** Exercise brief **
All entries below must be retyped exactly, though pictures are to be skipped.

** Data supplied **
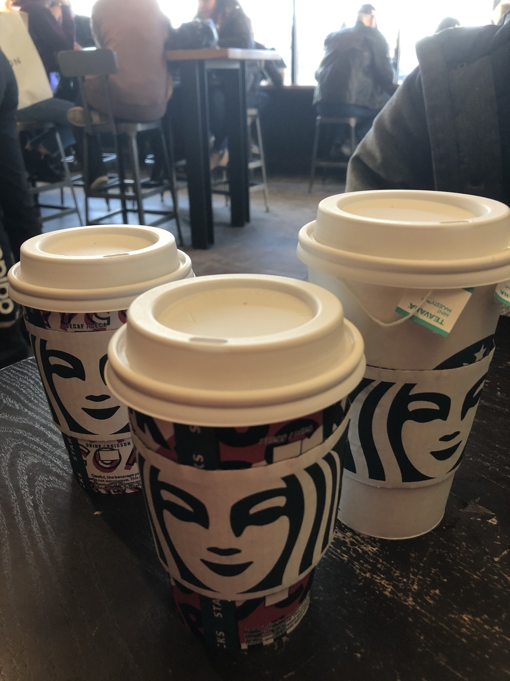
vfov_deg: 63.4
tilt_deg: -23.3
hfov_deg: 49.7
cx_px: 255
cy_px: 340
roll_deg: +2.4
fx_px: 550
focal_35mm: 28
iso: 40
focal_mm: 3.99
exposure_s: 1/20
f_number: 1.8
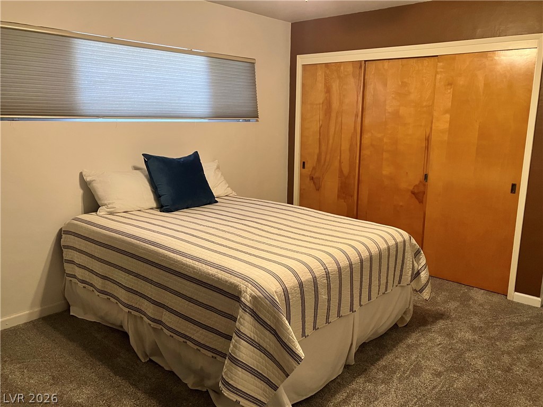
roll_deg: -0.1
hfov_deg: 63.4
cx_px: 272
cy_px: 204
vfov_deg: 49.7
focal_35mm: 28
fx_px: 439
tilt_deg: -10.1
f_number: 1.8
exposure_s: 1/60
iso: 320
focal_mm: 3.99
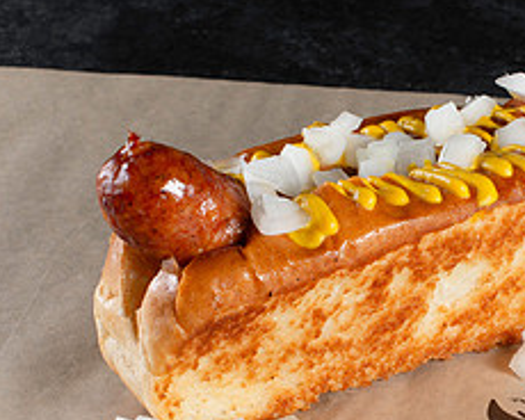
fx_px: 2113
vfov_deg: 11.3
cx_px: 501
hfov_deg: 14.0
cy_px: 353
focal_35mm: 136
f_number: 13
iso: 250
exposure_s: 1/60
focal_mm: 50
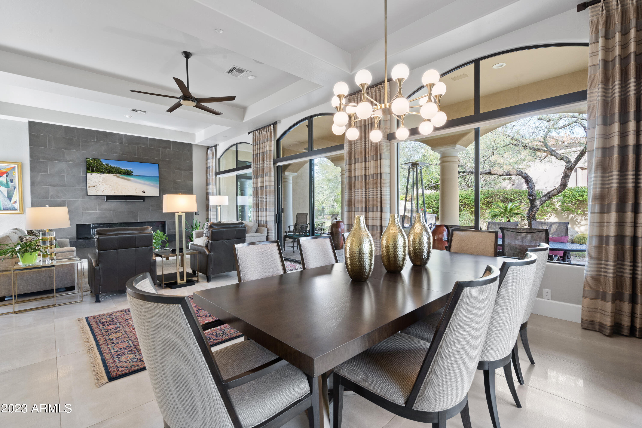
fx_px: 285
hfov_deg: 96.7
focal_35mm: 16
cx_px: 321
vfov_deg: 73.7
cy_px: 214
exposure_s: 1/5
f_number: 11
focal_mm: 16
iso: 500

** Answer to the problem **
vfov_deg: 63.4
tilt_deg: -23.3
hfov_deg: 49.7
cx_px: 255
cy_px: 340
roll_deg: +2.4
fx_px: 550
focal_35mm: 28
iso: 40
focal_mm: 3.99
exposure_s: 1/20
f_number: 1.8
roll_deg: -0.1
hfov_deg: 63.4
cx_px: 272
cy_px: 204
vfov_deg: 49.7
focal_35mm: 28
fx_px: 439
tilt_deg: -10.1
f_number: 1.8
exposure_s: 1/60
iso: 320
focal_mm: 3.99
fx_px: 2113
vfov_deg: 11.3
cx_px: 501
hfov_deg: 14.0
cy_px: 353
focal_35mm: 136
f_number: 13
iso: 250
exposure_s: 1/60
focal_mm: 50
fx_px: 285
hfov_deg: 96.7
focal_35mm: 16
cx_px: 321
vfov_deg: 73.7
cy_px: 214
exposure_s: 1/5
f_number: 11
focal_mm: 16
iso: 500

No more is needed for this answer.